Berkaitan dengan masalah sinkronisasi secara umum, dari tingkat provinsi biasanya akan memberikan gamabran secara umum yang akan diterapkan dan disesuaikan oleh masing-masing daerah kabupaten/kota. Permasalahannya adalah apakah penerjemahan maksud dan makna dari gambaran umum provinsi akan ditangkap atau ipahami sama ke depannya oleh kabupaten/kota di wilayahnya. Penerjemahan dalam sinkronisasi dalam waktu yang sama itu biasanya masih menjadi kendala. Tapi, biasanya saat terjadi bencana itu akan terjadi lebih mudah. Pemanfaatan anggarannya pun biasanya akan berbeda karena ada situasi sosial yang memang berbeda dari kondisi biasanya/normal.
Bagaimana meningkatkan retensi tenaga kesehatan di wilayah terpencil? (Pertanyaan via webinar dari Alvin Pasaribu),
Jawaban :
SDM Kesehatan harus dipastikan memiliki kompetensi dan kemampuan yang memadai. Selain itu, harus dipastikan bahwa kemampuan mereka itu cocok dengan kebutuhan masyarakat di lokasi yang menjadi sasaran. Kedekatan dengan pihak lokal juga dapat meningkatkan motivasi dalam bekerja. Disisi lain, dari pihak lokal/daerah juga harus memastikan bahwa ada kesiapan sarana prasarana yang menunjang prosedur kerja tenaga kesehatan terkait. Hal lain yang berpengaruh adalah kaitan dengan masalah insentif dan ikatan dinas Pegawai negeri Sipil (PNS).

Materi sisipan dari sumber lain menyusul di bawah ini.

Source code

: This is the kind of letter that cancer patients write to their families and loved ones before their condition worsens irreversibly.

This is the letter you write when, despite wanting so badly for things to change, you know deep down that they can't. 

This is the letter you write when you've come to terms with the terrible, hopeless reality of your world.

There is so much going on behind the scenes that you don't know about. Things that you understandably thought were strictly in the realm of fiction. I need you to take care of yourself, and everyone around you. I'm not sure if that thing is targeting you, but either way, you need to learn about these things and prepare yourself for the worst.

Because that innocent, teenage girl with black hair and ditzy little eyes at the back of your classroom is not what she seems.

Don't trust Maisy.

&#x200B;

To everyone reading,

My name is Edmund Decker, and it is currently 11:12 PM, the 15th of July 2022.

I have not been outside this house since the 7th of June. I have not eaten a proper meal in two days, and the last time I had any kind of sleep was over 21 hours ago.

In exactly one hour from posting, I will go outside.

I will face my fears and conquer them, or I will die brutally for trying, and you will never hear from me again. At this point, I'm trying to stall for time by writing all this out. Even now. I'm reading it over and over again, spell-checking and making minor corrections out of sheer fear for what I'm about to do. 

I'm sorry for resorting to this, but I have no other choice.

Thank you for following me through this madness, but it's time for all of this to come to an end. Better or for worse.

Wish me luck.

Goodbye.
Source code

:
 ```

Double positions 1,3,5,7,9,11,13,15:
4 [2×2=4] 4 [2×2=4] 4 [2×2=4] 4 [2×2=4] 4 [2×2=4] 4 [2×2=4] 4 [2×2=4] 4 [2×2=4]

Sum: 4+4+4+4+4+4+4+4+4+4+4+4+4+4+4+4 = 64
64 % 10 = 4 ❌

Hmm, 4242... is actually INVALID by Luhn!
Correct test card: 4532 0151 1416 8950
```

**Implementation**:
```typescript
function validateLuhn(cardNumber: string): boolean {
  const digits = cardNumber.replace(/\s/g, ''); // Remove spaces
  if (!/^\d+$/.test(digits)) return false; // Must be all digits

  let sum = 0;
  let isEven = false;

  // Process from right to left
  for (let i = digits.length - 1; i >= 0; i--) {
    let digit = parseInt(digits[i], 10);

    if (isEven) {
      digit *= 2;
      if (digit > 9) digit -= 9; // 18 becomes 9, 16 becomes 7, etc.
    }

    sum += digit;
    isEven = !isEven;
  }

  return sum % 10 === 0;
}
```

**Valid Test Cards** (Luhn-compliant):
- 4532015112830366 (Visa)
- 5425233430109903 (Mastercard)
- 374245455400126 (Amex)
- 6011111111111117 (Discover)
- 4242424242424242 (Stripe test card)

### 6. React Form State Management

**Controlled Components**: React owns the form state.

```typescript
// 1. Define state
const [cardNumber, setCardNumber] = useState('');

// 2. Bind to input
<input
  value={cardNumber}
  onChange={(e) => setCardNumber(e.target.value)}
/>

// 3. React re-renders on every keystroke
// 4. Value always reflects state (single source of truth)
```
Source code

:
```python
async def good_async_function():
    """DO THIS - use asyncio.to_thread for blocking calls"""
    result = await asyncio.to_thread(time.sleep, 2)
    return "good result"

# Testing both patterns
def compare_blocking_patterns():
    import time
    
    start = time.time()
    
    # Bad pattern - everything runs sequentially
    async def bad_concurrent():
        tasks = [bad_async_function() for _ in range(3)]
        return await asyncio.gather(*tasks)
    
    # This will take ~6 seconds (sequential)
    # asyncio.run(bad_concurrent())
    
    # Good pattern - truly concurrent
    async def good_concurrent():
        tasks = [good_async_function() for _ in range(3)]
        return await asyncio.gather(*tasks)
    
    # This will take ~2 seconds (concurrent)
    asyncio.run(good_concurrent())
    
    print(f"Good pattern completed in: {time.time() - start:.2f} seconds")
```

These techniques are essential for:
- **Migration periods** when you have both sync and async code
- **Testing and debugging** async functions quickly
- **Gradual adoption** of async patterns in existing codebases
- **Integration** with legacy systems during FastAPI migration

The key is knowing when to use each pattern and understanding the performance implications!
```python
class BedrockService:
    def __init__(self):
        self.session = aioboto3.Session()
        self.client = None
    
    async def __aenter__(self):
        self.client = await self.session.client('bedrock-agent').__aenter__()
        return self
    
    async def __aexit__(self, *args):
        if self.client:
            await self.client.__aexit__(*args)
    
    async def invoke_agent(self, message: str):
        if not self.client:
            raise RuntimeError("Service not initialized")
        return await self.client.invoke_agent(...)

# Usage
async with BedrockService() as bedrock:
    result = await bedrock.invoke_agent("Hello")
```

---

Mengingat bahwa ini berada di lokasi yang terpencil/perbatasan, maka sebaiknya yang harus dipastikan adalah sistem pelayanan/prosedur yang tetap/terstandar, meskipun nanti tenaga kesehatannya akan berganti-ganti.
Siapakah yang memiliki kewenangan dalam mengharmonisasikan kebijakan/regulasi? (Pertanyaan dari Shita Listyadewi, PhD),
Jawaban :
Dalam tata pemerintahan kita ada 3 lembaga terkait yaitu legislatif, eksekutif, dan yudikatif. Legislatif memiliki wewenang dalam mengeluarkan produk hukum Undang-Undang. Dari pihak eksekutif, pemerintah pusat ataupun daerah memiliki c.q untuk lembaga teknisnya melalui kementerian atau instansi di daerah. Yudikatif sendiri memiliki kewenangan untuk menegakkan produk hukum baik di pusat ataupun di daerah. Di sisi lain, dalam melakukan penyusunan regulasi/peraturan, seharusnya juga mengikutsertakan orang-orang ahli yang terkait dengan substansi peraturan yang akan dibuat. Fungsi lain yang tidak boleh dilupakan adalah pihak-pihak yang terkait dalam penyusunan tersebut harus melihat bahwa jangan sampai ada pertentangan antara peraturan yang dia atasnya atau yang sudah ada sebelumnya. Harmonisasi ini diharapkan dapat menjadi penghubung dalam sinkronisasi substansi kebijakan dari pusat misalnya yang akan diturunkan atau diadopsi di daerah. Harmonisasi ini juga sangat penting untuk dilakukan agar tidak menimbulkan kebingungan/makna ganda dalam suatu regulasi tertentu.